Dataset items
= Beginning of Section =

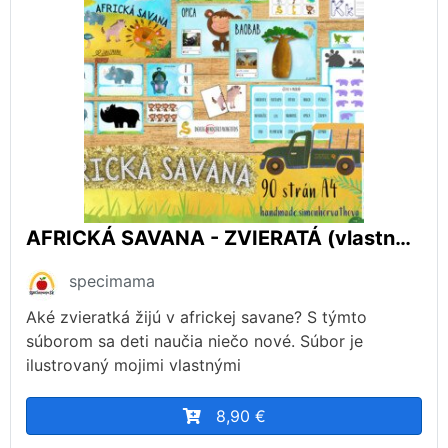
AFRICKÁ SAVANA - ZVIERATÁ (vlastné autorské ilustrácie), zvieratá v Afrike, zvieratá, živočíchy
specimama
Aké zvieratká žijú v africkej savane? S týmto
súborom sa deti naučia niečo nové. Súbor je
ilustrovaný mojimi vlastnými
8,90 €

= End of Section =

▸ Work required
Output the whole of the data, unchanged; keep the pictures out.

▸ Output
AFRICKÁ SAVANA - ZVIERATÁ (vlastné autorské ilustrácie), zvieratá v Afrike, zvieratá, živočíchy
specimama
Aké zvieratká žijú v africkej savane? S týmto
súborom sa deti naučia niečo nové. Súbor je
ilustrovaný mojimi vlastnými
8,90 €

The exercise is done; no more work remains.